The legacy of legendary reggae singer Bob Marley will be well represented through his children when his biopic hits theatres.

That’s according to his daughter Cedella Marley, who spoke with the Jamaica Observer following the announcement that Jamaican casting for the film has begun. Cedella, who is the CEO of her father’s recording label, Tuff Gong International, shared that there is a strong possibility of some family members making it into the production of the film once things get going.

She added that the biopic is a Jamaican story and has very significant importance to the family.

“I’m beyond excited for this casting, especially because one thing I know for sure is my country has some raw, untapped talent just waiting for the right moment. I want to say to them: “We know you’re out there and we’re knocking for you to come in and blow us away,” she continued.

According to the latest news surrounding the production, there are at least seven major roles up for grabs by Jamaican talent. Even so, there is still no word as to when the film, which will be directed by Reinaldo Marcus Green, will begin production. Green is best known for his direction of King Richard.

A call has also been issued for extras and musicians. According to a statement from Tuff Gong International, the Jamaican talent that is being sought out right now includes a boy aged 5-8; a boy aged 9-12; a girl aged 7-10; and another girl aged 11-13 years.

It seems they are also seeking to cast the matriarch of the family, Rita Marley, as a call has also been issued for a strong female lead who must be black, in her late 20s/early 30s, and must be able to sing. The casting call also extended to the roles of two young, mixed-race boys aged 8-13 and 14-25. It appears that all the actors seeking selection have to also be musically inclined.

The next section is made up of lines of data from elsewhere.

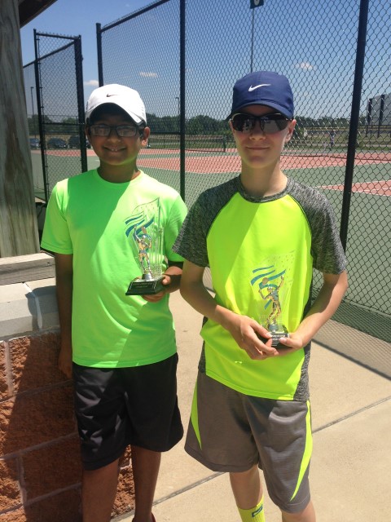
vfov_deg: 55.4
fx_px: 497
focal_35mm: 33
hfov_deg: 42.9
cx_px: 196
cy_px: 261
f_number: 2.4
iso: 50
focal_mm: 4.12
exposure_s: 1/2088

There was some consternation among Jamaicans when it was announced that British actor Kingsley Ben-Adir had been cast to play the reggae king. However, the director has explained that he was chosen based on his sublime acting skills.

“I was more interested in his acting… I was blown away by his audition tape. It was exquisite. I went back to look at his other work and realized how strong a performer he is,” Green told The Guardian recently.

The Paramount-produced biopic focuses on the period of Marley’s life following his survival from an assassination attempt in the 1970s and his subsequent self-imposed exile to London. Ben-Adir shares similarities with Marley along the lines of race as he is also from a biracial family. His mother is a black woman from Trinidad, while his father is a white Englishman.

The Marleys are very much involved in the production of the feature film, including input from Cedella, Rita, and sons Ziggy and Stephen, who are also producers on the project.

While no word has been given as to just how many Jamaicans will be hired for the production, Cedella disclosed that since the production will take place in Jamaica, it’s of utmost importance that locals are hired.

Cedella Marley added that the family views this project as a continuation of the tremendous and unending mission of sharing their father’s commitment to the truth and to spreading love and oneness as he did during his time with them. She believes that this is critical for the success of the film.

She explained that as much as the “One Love” singer is a global icon with a universal message, his roots are entrenched in Jamaica. That’s because he began his life in the hills of St Ann, which remains an inspiration and a dream, she went on to say.

Ziggy also spoke with the Observer and shared that he was ready to get the project off the ground. For him, his father was a man of love and peace, above all else. He added that the family is still humbled that the world continues to value him in the way that this movie will portray.

“The film allows his works to reach new generations and should be seen as offering the world fresh hope in what has been a bleak period. I am happy that our Jamaican brothers and sisters similarly embrace this project,” he said.